Branded clocks, pens, trips to Florida—drug reps even sponsored one mercenary doctor’s daughter’s birthday party—inspired too many physicians to overprescribe a drug deemed “safe” for use by patients young and old.

“In this country, we’re so enamored of a pill to solve every ill,” says Macy, who was prescribed 15 oxycodone for abdominal surgery just last year (she took only two). “We don’t know how to deal with pain anymore. Pain is just part of life. [We need to return to] the mindset of, ‘I had surgery, I should feel some pain in my abdomen, right?’ Because all the data shows, in the long run, [opiods] don’t help” and actually promote hyperalgesia, an exaggerated sensitivity to pain.

Once addicted, most people will do anything to avoid dopesickness. So when the prescriptions run out, they steal or turn to drug dealers like Ronnie Jones, the man Macy credits, in part, with flooding the Shenandoah Valley with cut-rate heroin circa 2012. (Her six-hour interview with Jones, from Hazelton Federal Correctional Institution, where he’s currently serving a 23-year sentence, further complicates the story.)

Dopesick cover As the subtitle suggests, Jones and others—the Dealers, Doctors, and the Drug Company That Addicted America get their excoriating due, but they’re not the main focus of this “urgent, eye-opening look at a problem that promises to grow much worse in the face of inaction and indifference,” as Kirkus calls Dopesick in a starred review.

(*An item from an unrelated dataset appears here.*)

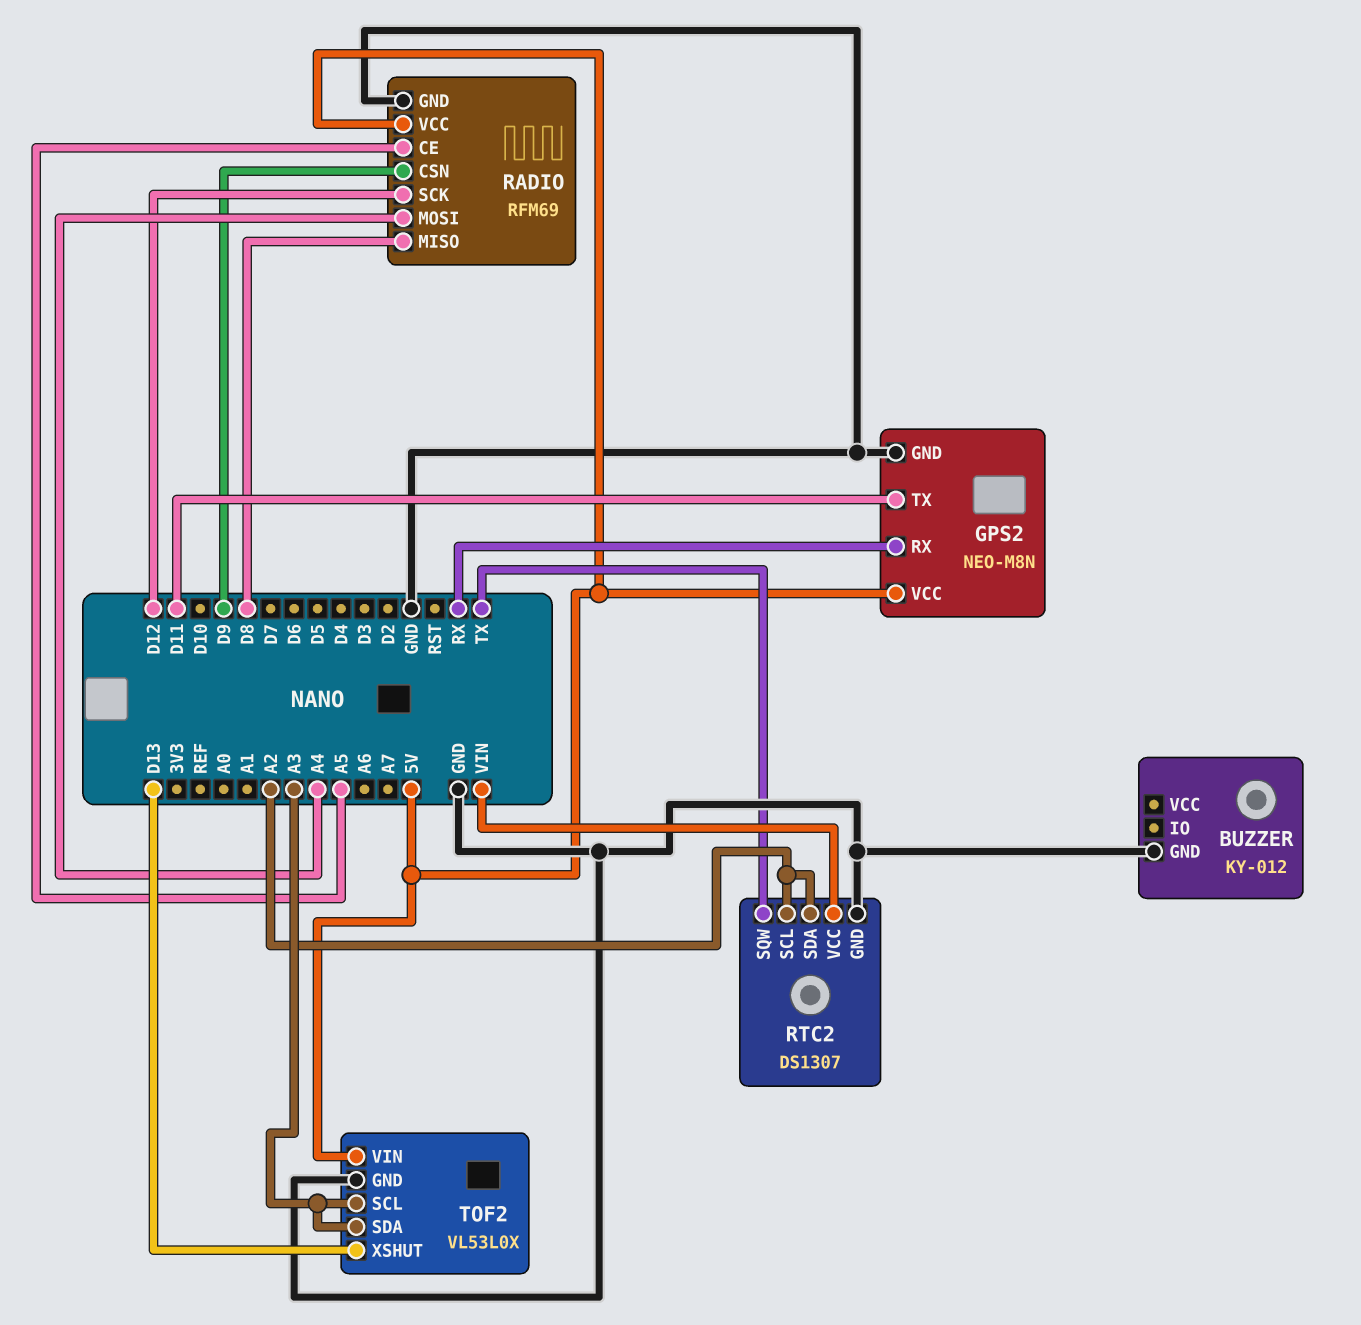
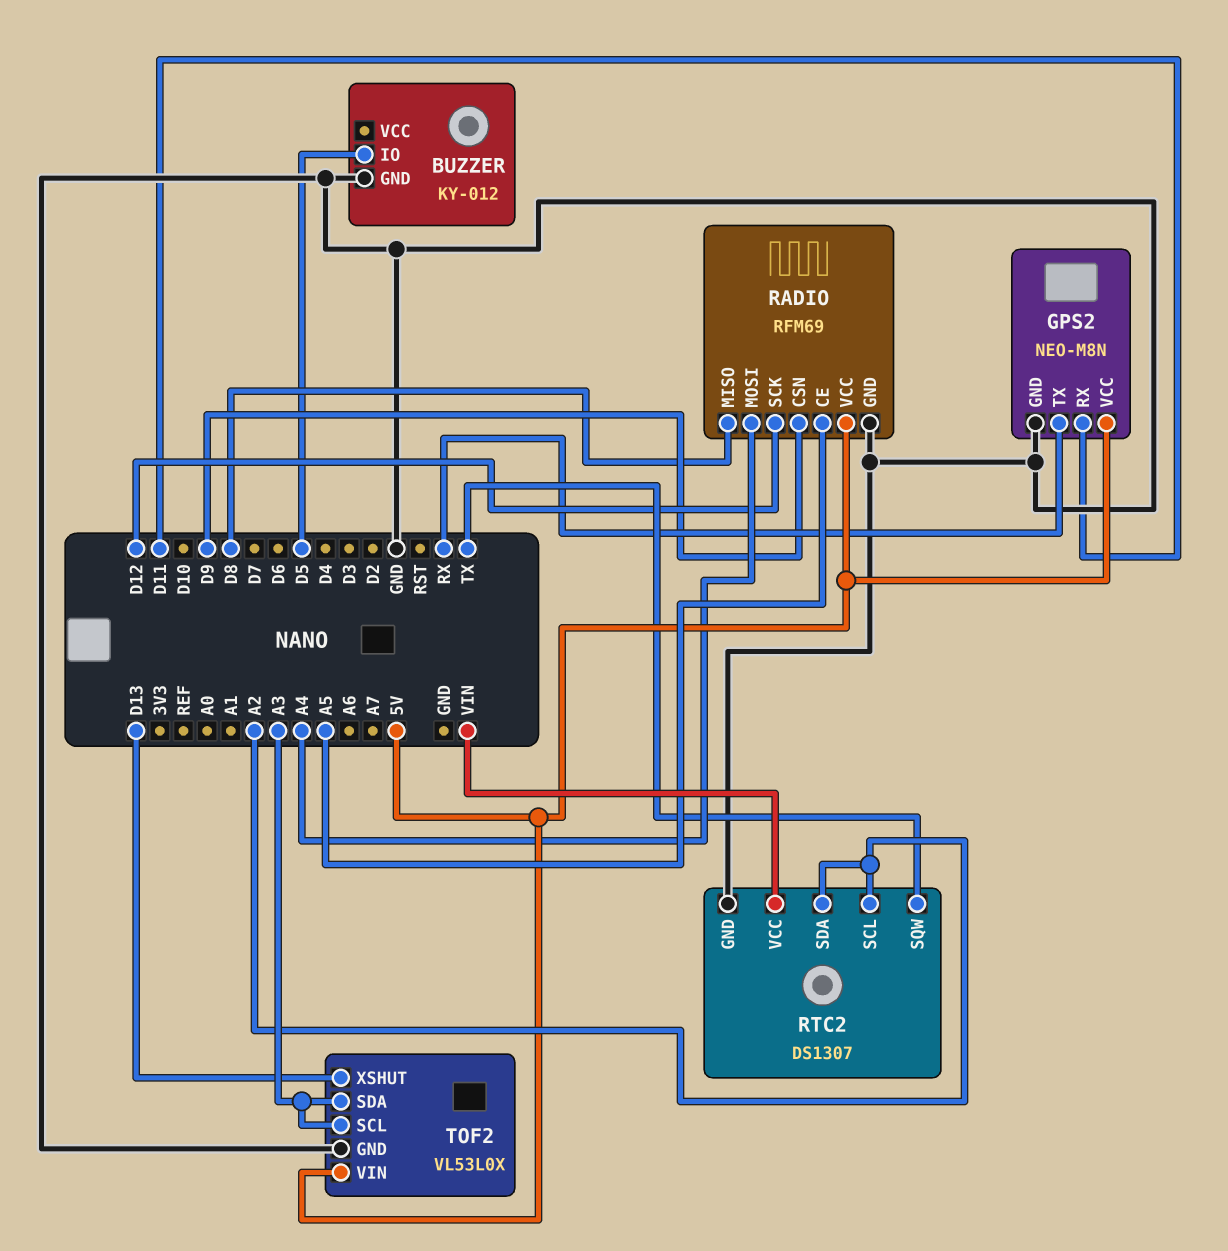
BUZZER pin IO: none -> D5
GPS2 pin RX: RX -> D11
GPS2 pin TX: D11 -> RX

“The only way I could stand to live in this story was to focus on the people fighting back,” she says, heralding activists, law enforcement officials, EMTs, physicians who get waivered to prescribe medication-assisted therapy (MAT) for opioid-dependent patients, founders of local syringe-exchange programs, and others working together, in Virginia and beyond, to combat the scourge and stigma of opioid addiction in their communities. “Those were my beacons.

“The statistics say now over half of Americans know somebody or have somebody in their family” who is opioid-dependent or has died an opioid-related death,” Macy says. (That’s 56 percent of Americans living in the aftermath of 300,000 deaths in the last 15 years, with 300,000 more predicted in the next five.) “When you’re in that lucky other half and don’t know anybody, I mean...chances are that, one day, you will. You’re going to need to understand how we got here and what we can do. We all need to be vigilant about our health care, our families, and our children.”

Megan Labrise is a staff writer and co-host of the Fully Booked podcast.